What’s most troubling about such overwrought silliness is that it detracts from what the film does well, which is to show characters’ nuanced and complicated reactions to situations where the moral ground is all but impossible to see. The non-resolution to Caroline’s storyline involves her halting, uncertain confession: “I guess I’m angry. I mean, I think I’m really angry about a lot of stuff, but I don’t know what exactly.” For me, this is Traffic‘s most profound moment of articulation, or better, inarticulation. That this girl can be so unself-conscious about her feelings is a function of her life experience. Like her father, Caroline is an uninterested bystander to her own life until she’s forced to look, hard.
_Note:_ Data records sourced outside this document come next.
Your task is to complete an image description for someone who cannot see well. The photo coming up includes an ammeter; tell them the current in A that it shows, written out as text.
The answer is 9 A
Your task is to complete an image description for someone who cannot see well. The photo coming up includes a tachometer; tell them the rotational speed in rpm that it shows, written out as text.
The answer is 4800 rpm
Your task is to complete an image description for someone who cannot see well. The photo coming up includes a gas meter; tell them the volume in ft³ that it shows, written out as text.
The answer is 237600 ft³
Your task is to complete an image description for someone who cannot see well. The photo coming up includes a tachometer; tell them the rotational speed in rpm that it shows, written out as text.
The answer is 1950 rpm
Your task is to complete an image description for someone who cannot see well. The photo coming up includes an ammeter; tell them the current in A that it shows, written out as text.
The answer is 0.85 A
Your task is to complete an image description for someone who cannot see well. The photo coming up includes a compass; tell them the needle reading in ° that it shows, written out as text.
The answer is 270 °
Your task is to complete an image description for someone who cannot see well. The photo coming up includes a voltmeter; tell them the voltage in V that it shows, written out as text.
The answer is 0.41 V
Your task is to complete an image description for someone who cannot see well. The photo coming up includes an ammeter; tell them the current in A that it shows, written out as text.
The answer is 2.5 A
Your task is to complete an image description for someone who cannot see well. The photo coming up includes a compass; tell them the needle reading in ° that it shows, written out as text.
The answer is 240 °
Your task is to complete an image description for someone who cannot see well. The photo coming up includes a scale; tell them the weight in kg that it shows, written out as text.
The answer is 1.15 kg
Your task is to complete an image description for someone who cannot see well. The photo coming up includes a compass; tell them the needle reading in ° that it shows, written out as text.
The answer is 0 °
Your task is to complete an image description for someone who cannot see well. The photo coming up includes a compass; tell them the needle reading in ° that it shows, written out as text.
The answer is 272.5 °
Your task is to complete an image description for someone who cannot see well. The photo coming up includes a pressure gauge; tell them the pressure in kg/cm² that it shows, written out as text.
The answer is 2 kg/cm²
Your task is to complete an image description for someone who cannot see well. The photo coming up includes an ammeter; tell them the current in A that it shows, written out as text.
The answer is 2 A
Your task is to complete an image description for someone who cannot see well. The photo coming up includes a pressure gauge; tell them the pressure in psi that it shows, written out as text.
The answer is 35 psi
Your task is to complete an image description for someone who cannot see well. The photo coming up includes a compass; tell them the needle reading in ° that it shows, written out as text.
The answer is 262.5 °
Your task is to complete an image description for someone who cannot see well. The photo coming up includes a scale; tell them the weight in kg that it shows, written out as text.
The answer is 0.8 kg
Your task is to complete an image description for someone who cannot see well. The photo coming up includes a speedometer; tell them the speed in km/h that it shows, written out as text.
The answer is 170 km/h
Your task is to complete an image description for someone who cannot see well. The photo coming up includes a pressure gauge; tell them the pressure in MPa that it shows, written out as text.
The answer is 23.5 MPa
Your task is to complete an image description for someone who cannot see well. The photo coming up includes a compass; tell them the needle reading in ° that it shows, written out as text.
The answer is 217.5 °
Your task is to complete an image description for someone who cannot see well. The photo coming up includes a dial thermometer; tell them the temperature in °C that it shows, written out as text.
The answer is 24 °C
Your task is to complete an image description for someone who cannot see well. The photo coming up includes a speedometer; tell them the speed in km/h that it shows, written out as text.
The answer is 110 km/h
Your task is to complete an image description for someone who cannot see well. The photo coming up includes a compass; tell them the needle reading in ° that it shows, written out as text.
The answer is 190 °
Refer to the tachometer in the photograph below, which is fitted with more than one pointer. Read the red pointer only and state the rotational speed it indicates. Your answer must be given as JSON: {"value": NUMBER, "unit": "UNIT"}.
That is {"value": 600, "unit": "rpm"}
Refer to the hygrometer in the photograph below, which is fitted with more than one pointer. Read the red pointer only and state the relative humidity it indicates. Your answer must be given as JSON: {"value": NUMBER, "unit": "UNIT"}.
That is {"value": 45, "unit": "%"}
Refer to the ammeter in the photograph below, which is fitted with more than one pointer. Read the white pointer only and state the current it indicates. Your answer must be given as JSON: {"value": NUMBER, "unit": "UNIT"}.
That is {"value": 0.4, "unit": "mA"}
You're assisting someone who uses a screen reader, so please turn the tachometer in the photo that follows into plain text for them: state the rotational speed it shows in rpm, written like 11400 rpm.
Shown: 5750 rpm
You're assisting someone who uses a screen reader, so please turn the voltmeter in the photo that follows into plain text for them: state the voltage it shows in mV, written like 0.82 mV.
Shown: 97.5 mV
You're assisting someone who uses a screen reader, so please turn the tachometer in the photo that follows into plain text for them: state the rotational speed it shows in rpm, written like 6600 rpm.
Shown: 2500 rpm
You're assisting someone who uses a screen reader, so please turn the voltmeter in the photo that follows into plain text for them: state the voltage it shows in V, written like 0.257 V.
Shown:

This theme repeats again and again in the film, perhaps most grippingly for Helena (Catherine Zeta-Jones), the wife of affluent La Jolla-based dealer Carlos Ayala (Steven Bauer). When he’s arrested by Montel and Ray, hauled out of his swank white mansion in handcuffs, Helena is abruptly faced with dire circumstances. Pregnant with their second child, she’s suddenly left to her own devices, and initially horrified to learn that her country club lunches and charge accounts have been financed by such nefarious means. When she finds that she can’t turn to her husband’s none-too-bright lawyer (Dennis Quaid), Helena starts making her own decisions, on how to maintain the drug business and get her husband out of prison. Helena makes this turn not so much as a desperate act of self-preservation, but as a desperate act of lifestyle-preservation. Like Caroline and Robert Wakefield, she’s a long distance from having to make decisions based on poverty. She learns how to work drugs as a system, to make sense of their movements, to read their traffic.
Which brings us back, in a roundabout way, to Montel and Ray. Of all the film’s many characters, they appear to have the most acute understanding of where they’ve been and where they’re headed in this flow of traffic. At one point Montel and Ray are staking out Helena’s home, “hiding” in one of those surveillance vans that everyone recognizes if they’ve watched cops on tv or in the movies (and the movie acknowledges this cliche, when Helena actually comes out to offer them lemonade). For a moment, things look promising, and Ray is almost giddy when he suggests that they might get to bust some “white people,” that is, people at the top, not just the usual scummy lower-rung dealers. It comes off as a joke in the movie, but Ray’s sentiment also underlines the film’s most significant point. A lot of movies show you how drugs mess up addicts’ lives or contribute to street violence. This one accuses the “white people,” of ignorance, hypocrisy, self-interest, and ineptitude. Javier and Manolo, Ray and Montel toil away, day after day, hoping to get a handle on how the system works, how the product continues to circulate despite their best efforts. But the system is too vast and intricate, too essential to the machinations of national governments and international businesses. Traffic keeps moving.